■ Prompt ■
Please state the number of lines in the entries below where the word "output" appears. Include nothing else.

=== Dataset content ===

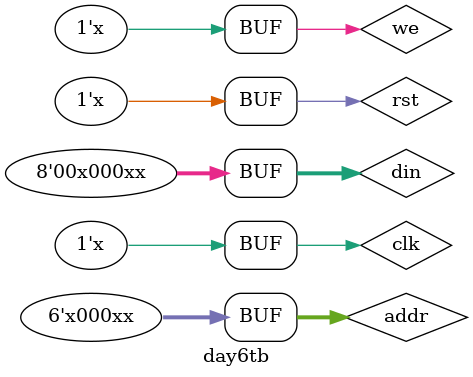
<source format=v>
`timescale 1ns / 1ps


module day6tb();
reg clk,we,rst;
reg [5:0] addr;
reg [7:0]din;
wire [7:0] out;
genvar i;
day6 duu1(.clk(clk),.rst(rst),.we(we),.addr(addr),.din(din),.out(out));
initial begin
clk=1'b0;
addr=6'b00;
rst=1'b0;
we=1'b0;
din=8'b0;
end
always#5 clk=~clk;
always#500 rst=~rst;
always#100 we=~we;
always#2 addr[0]=~addr[0];
always#4 din[0]=~din[0];
for(i=1;i<31;i=i*5)
begin
always#i addr[i]=~addr[i];
end
for(i=1;i<41;i=i*5)
begin
always#i din[i]=~din[i];
end


endmodule

</source>
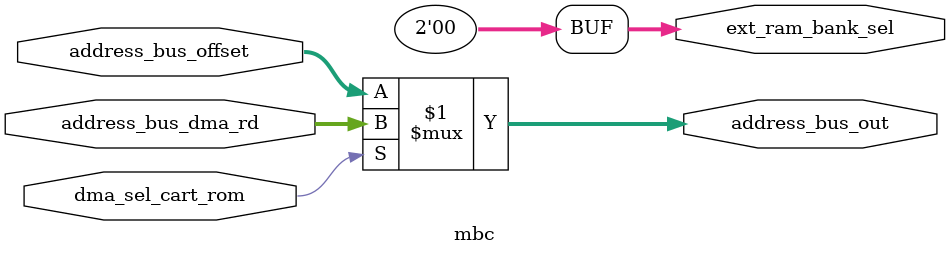
<source format=v>
`timescale 1ns / 1ps

module mbc(
	address_bus_offset,
	address_bus_dma_rd,
	address_bus_out,
	dma_sel_cart_rom,
	ext_ram_bank_sel
	);

input		[15:0]	address_bus_offset;
input		[15:0]	address_bus_dma_rd;
input					dma_sel_cart_rom;

output	[15:0]	address_bus_out;
output	[1:0]		ext_ram_bank_sel;


assign address_bus_out = (dma_sel_cart_rom) ? address_bus_dma_rd : address_bus_offset;
assign ext_ram_bank_sel = 2'b00;

endmodule

</source>
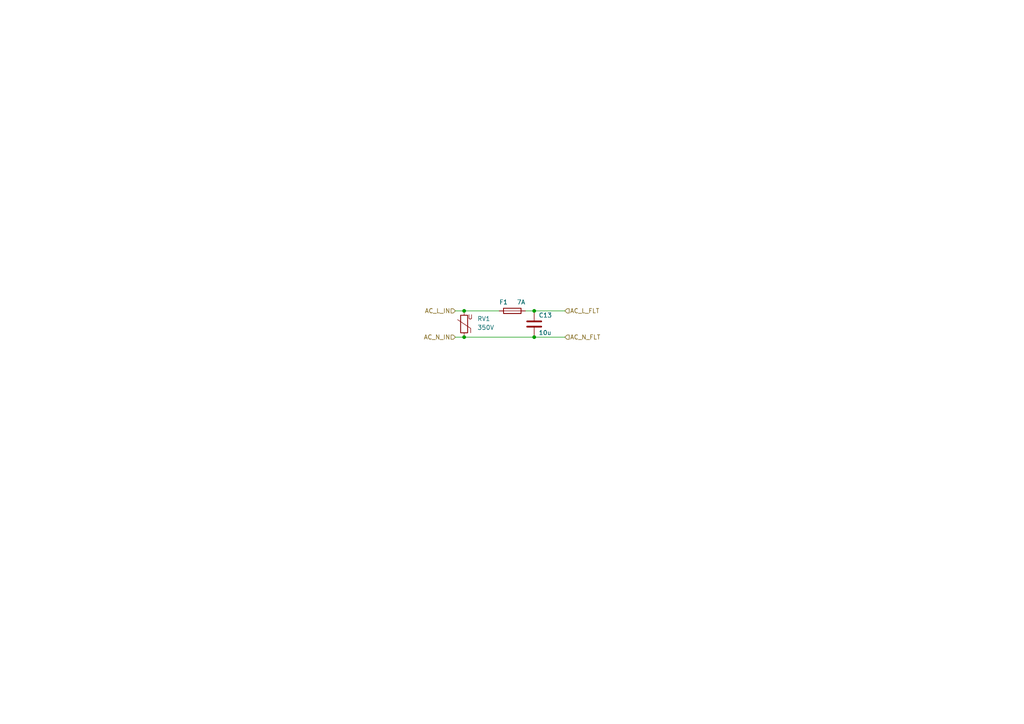
<source format=kicad_sch>
(kicad_sch
	(version 20231120)
	(generator "eeschema")
	(generator_version "8.0")
	(uuid "800cb8b3-c6af-44f4-b84c-b18cd5553aab")
	(paper "A4")
	
	(junction
		(at 134.62 90.17)
		(diameter 0)
		(color 0 0 0 0)
		(uuid "1a2311f4-75a0-4de8-a4dd-d70aba4834a4")
	)
	(junction
		(at 154.94 97.79)
		(diameter 0)
		(color 0 0 0 0)
		(uuid "20eee6f6-941b-422a-b51f-c77da2fea570")
	)
	(junction
		(at 134.62 97.79)
		(diameter 0)
		(color 0 0 0 0)
		(uuid "4a90019a-9398-4f9d-a765-8b9ab31454c1")
	)
	(junction
		(at 154.94 90.17)
		(diameter 0)
		(color 0 0 0 0)
		(uuid "fec40f03-cc28-4c1b-9860-043483ff15ea")
	)
	(wire
		(pts
			(xy 134.62 97.79) (xy 154.94 97.79)
		)
		(stroke
			(width 0)
			(type default)
		)
		(uuid "20bcac3d-83d0-407e-9eaf-d134645ffef1")
	)
	(wire
		(pts
			(xy 154.94 90.17) (xy 163.83 90.17)
		)
		(stroke
			(width 0)
			(type default)
		)
		(uuid "4291b74c-a7b7-4869-9e44-7bfb22869249")
	)
	(wire
		(pts
			(xy 132.08 97.79) (xy 134.62 97.79)
		)
		(stroke
			(width 0)
			(type default)
		)
		(uuid "4ff19f11-278d-46d4-bdcd-ce5507e35b64")
	)
	(wire
		(pts
			(xy 134.62 90.17) (xy 144.78 90.17)
		)
		(stroke
			(width 0)
			(type default)
		)
		(uuid "64c506fa-5f34-4e2b-ba2b-4aa30571cc9c")
	)
	(wire
		(pts
			(xy 152.4 90.17) (xy 154.94 90.17)
		)
		(stroke
			(width 0)
			(type default)
		)
		(uuid "9a7c3994-ca81-47a4-9640-ff71c00f10a0")
	)
	(wire
		(pts
			(xy 132.08 90.17) (xy 134.62 90.17)
		)
		(stroke
			(width 0)
			(type default)
		)
		(uuid "b5c61b4a-b720-4628-a3a5-64ac9c297b72")
	)
	(wire
		(pts
			(xy 154.94 97.79) (xy 163.83 97.79)
		)
		(stroke
			(width 0)
			(type default)
		)
		(uuid "b7a08169-7c8b-4a93-bcd2-4388da32644e")
	)
	(hierarchical_label "AC_N_IN"
		(shape input)
		(at 132.08 97.79 180)
		(fields_autoplaced yes)
		(effects
			(font
				(size 1.27 1.27)
			)
			(justify right)
		)
		(uuid "08dd9a7d-203f-402b-80c4-d854bd390c23")
	)
	(hierarchical_label "AC_L_IN"
		(shape input)
		(at 132.08 90.17 180)
		(fields_autoplaced yes)
		(effects
			(font
				(size 1.27 1.27)
			)
			(justify right)
		)
		(uuid "4e21d214-0ae7-43f2-86e2-553f2c182334")
	)
	(hierarchical_label "AC_L_FLT"
		(shape input)
		(at 163.83 90.17 0)
		(fields_autoplaced yes)
		(effects
			(font
				(size 1.27 1.27)
			)
			(justify left)
		)
		(uuid "7c64027a-9363-46d8-9032-2b5f9be6bd7c")
	)
	(hierarchical_label "AC_N_FLT"
		(shape input)
		(at 163.83 97.79 0)
		(fields_autoplaced yes)
		(effects
			(font
				(size 1.27 1.27)
			)
			(justify left)
		)
		(uuid "942c4fa1-6b1f-4d90-8c10-79844d92f2c7")
	)
	(symbol
		(lib_id "Device:C")
		(at 154.94 93.98 0)
		(unit 1)
		(exclude_from_sim no)
		(in_bom yes)
		(on_board yes)
		(dnp no)
		(uuid "1890e095-0e58-44af-a65c-31adc10c87fa")
		(property "Reference" "C13"
			(at 156.21 91.44 0)
			(effects
				(font
					(size 1.27 1.27)
				)
				(justify left)
			)
		)
		(property "Value" "10u"
			(at 156.21 96.52 0)
			(effects
				(font
					(size 1.27 1.27)
				)
				(justify left)
			)
		)
		(property "Footprint" "Capacitor_THT:C_Disc_D16.0mm_W5.0mm_P10.00mm"
			(at 155.9052 97.79 0)
			(effects
				(font
					(size 1.27 1.27)
				)
				(hide yes)
			)
		)
		(property "Datasheet" "~"
			(at 154.94 93.98 0)
			(effects
				(font
					(size 1.27 1.27)
				)
				(hide yes)
			)
		)
		(property "Description" ""
			(at 154.94 93.98 0)
			(effects
				(font
					(size 1.27 1.27)
				)
				(hide yes)
			)
		)
		(pin "1"
			(uuid "ef348c88-7973-48ff-86f1-a5d73a16579c")
		)
		(pin "2"
			(uuid "38a47d4f-fb5e-47cd-878b-05175b87929a")
		)
		(instances
			(project "Steuerplatine"
				(path "/ae153005-c1c4-4678-92de-98a47cf88e8d/7fa1abaa-73e8-4c20-b825-c2b665f675b3"
					(reference "C13")
					(unit 1)
				)
			)
		)
	)
	(symbol
		(lib_id "Device:Fuse")
		(at 148.59 90.17 90)
		(unit 1)
		(exclude_from_sim no)
		(in_bom yes)
		(on_board yes)
		(dnp no)
		(uuid "b9c78b72-9a1f-43f2-b453-a3ee3c0dead3")
		(property "Reference" "F1"
			(at 146.05 87.63 90)
			(effects
				(font
					(size 1.27 1.27)
				)
			)
		)
		(property "Value" "7A"
			(at 151.13 87.63 90)
			(effects
				(font
					(size 1.27 1.27)
				)
			)
		)
		(property "Footprint" "Fuse:Fuse_Schurter_UMZ250"
			(at 148.59 91.948 90)
			(effects
				(font
					(size 1.27 1.27)
				)
				(hide yes)
			)
		)
		(property "Datasheet" "~"
			(at 148.59 90.17 0)
			(effects
				(font
					(size 1.27 1.27)
				)
				(hide yes)
			)
		)
		(property "Description" ""
			(at 148.59 90.17 0)
			(effects
				(font
					(size 1.27 1.27)
				)
				(hide yes)
			)
		)
		(pin "1"
			(uuid "a7f3fe37-767f-47ea-b513-d739f51a8aa4")
		)
		(pin "2"
			(uuid "e03524a4-a9aa-4dea-a50e-b8a6a837a4b2")
		)
		(instances
			(project "Steuerplatine"
				(path "/ae153005-c1c4-4678-92de-98a47cf88e8d/7fa1abaa-73e8-4c20-b825-c2b665f675b3"
					(reference "F1")
					(unit 1)
				)
			)
		)
	)
	(symbol
		(lib_id "Device:Varistor")
		(at 134.62 93.98 180)
		(unit 1)
		(exclude_from_sim no)
		(in_bom yes)
		(on_board yes)
		(dnp no)
		(uuid "c318b6e2-0f21-4b33-ab19-8cde5b9a3ca2")
		(property "Reference" "RV1"
			(at 138.43 92.4567 0)
			(effects
				(font
					(size 1.27 1.27)
				)
				(justify right)
			)
		)
		(property "Value" "350V"
			(at 138.43 94.9967 0)
			(effects
				(font
					(size 1.27 1.27)
				)
				(justify right)
			)
		)
		(property "Footprint" "Varistor:RV_Disc_D12mm_W4.2mm_P7.5mm"
			(at 136.398 93.98 90)
			(effects
				(font
					(size 1.27 1.27)
				)
				(hide yes)
			)
		)
		(property "Datasheet" "~"
			(at 134.62 93.98 0)
			(effects
				(font
					(size 1.27 1.27)
				)
				(hide yes)
			)
		)
		(property "Description" ""
			(at 134.62 93.98 0)
			(effects
				(font
					(size 1.27 1.27)
				)
				(hide yes)
			)
		)
		(pin "1"
			(uuid "25e638ec-c0e9-47e6-ba3a-5f1e10ebf977")
		)
		(pin "2"
			(uuid "6e558b1b-cfe9-48e1-8940-23da168848ee")
		)
		(instances
			(project "Steuerplatine"
				(path "/ae153005-c1c4-4678-92de-98a47cf88e8d/7fa1abaa-73e8-4c20-b825-c2b665f675b3"
					(reference "RV1")
					(unit 1)
				)
			)
		)
	)
)
</source>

===

■ Solved exercise ■
2